Any ideas on what to look at?

     

  • Re: Engine losing power

    by » 3 years ago


    Check the fuel tank vents. 

     

    Alan


    Thank you said by: Keith Wall

  • Re: Engine losing power

    by » 3 years ago


    As Alan points out double check the vents, but my money is on carb bowl debris. Pop the carb bowls off and check them to rule this in or out. The symptoms sound more like debris to me. While two bowls are off on each engine one at a time you can place a catch basin under each bowl on that engine and flip the electric pump on for a few seconds to flush anything that might be in the carb hose or carb. Do most common and inexpensive diagnostics first before jumping to less common causes.

     

    p.s.

    Any maintenance just before this happened?


    Roger Lee
    LSRM-A & Rotax Instructor & Rotax IRC
    Tucson, AZ Ryan Airfield (KRYN)
    520-349-7056 Cell


  • Re: Engine losing power

    by » 3 years ago


    After the 1st instance, I used my carbmate to synchronize the carbs.  
    no other maintenance done.

    thanks for the tip.


  • Re: Engine losing power

    by » 3 years ago


    I had similar behavior on a 912ULS and we went after every component in the fuel system from the tank to the bowl and behavior was the same for us - - loss of RPM in cruise.  Appeared to improve after cool down / tax back and then on climb or at cruise, it was as though someone was reducing the throttle.  Running smooth, just idle lowering.  We checked the cables and linkages etc.   Run up to 4K RPM was always fine.  Brief periods over 5K seemed OK but then RPM started dropping down to around 4K.

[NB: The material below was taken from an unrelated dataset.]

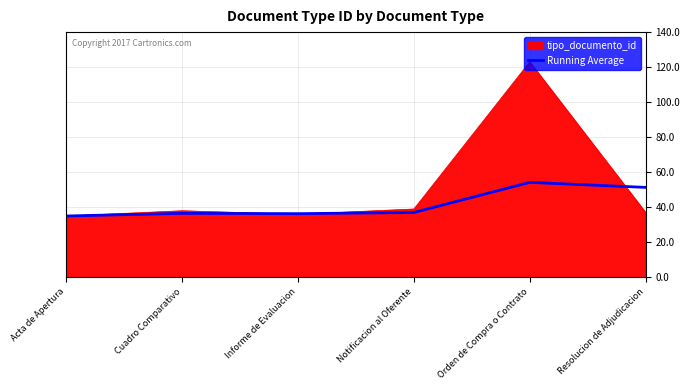

Does the chart have visible grid lines?

Yes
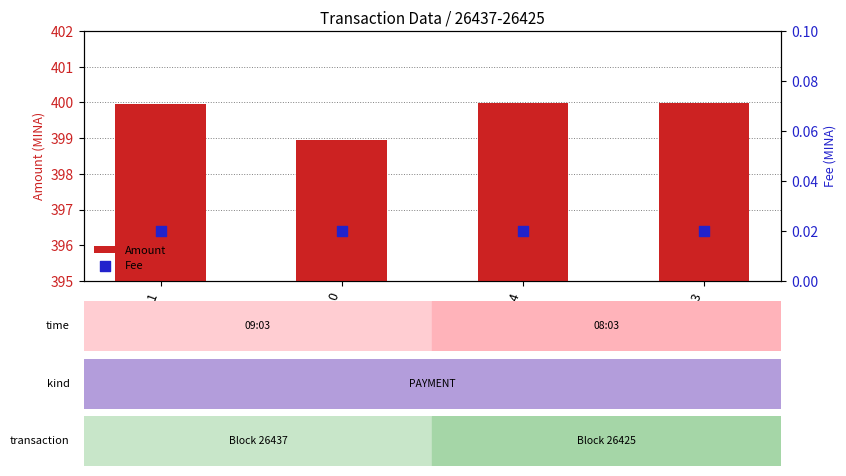

Which series has the largest total across all categories?

Amount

    Finally swapped the mags and problem solved.  Apparently one mag could run great up to 4K RPM, then once warm, couldn't get over that.  Other was weak.    

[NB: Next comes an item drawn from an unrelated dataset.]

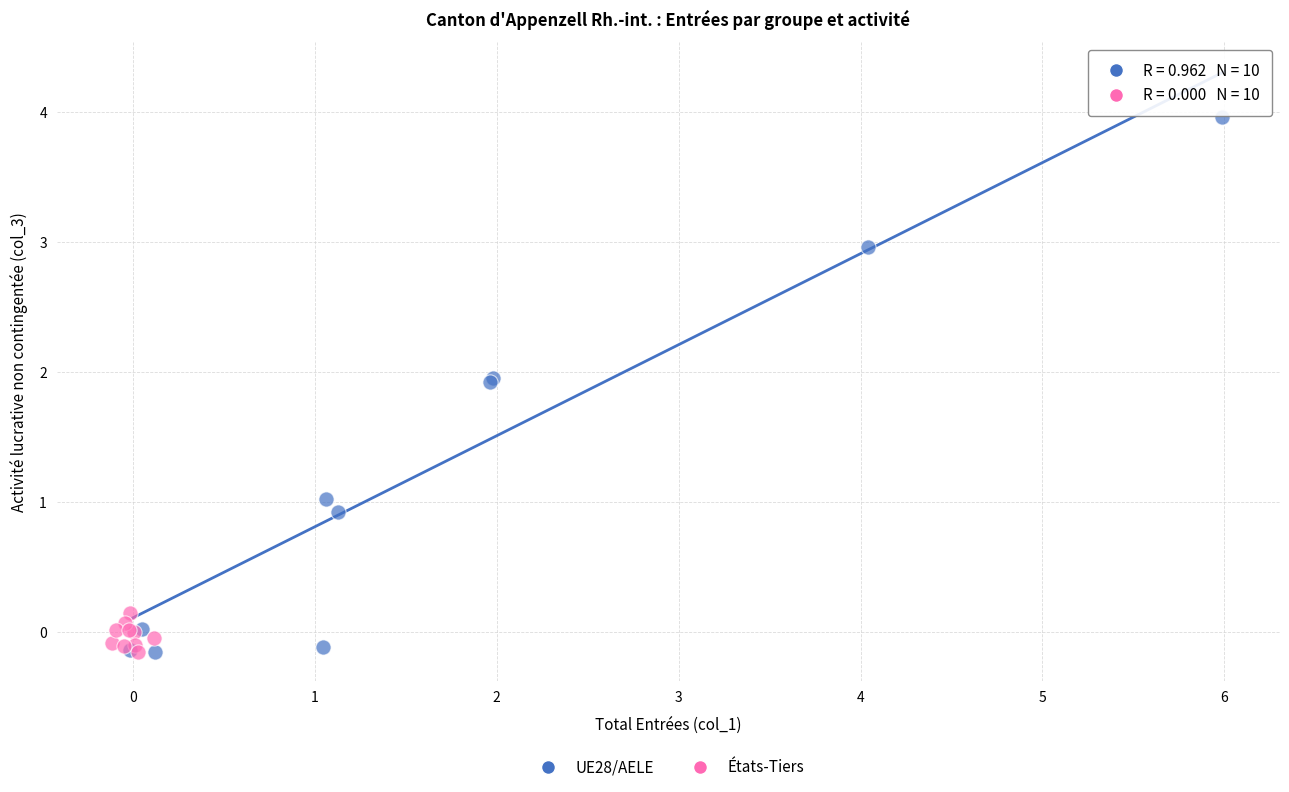

Which series contains the highest Y value?

UE28/AELE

    Hope this is useful - let me know.

    Dave


  • Re: Engine losing power

    by » 3 years ago


    Thanks for the tip.  I was flying today and thought about the mags.  Lately my B mag is intermittent.  Mag check prior to takeoff  will be good and then when I land, the B mag won't work. Engine keeps running and I have to use the prime to kill the engine.  I check the two wires going to the mags and then they work correctly. Intermittent problem.  
    not sure how that would cause the engine to lose power at cruise.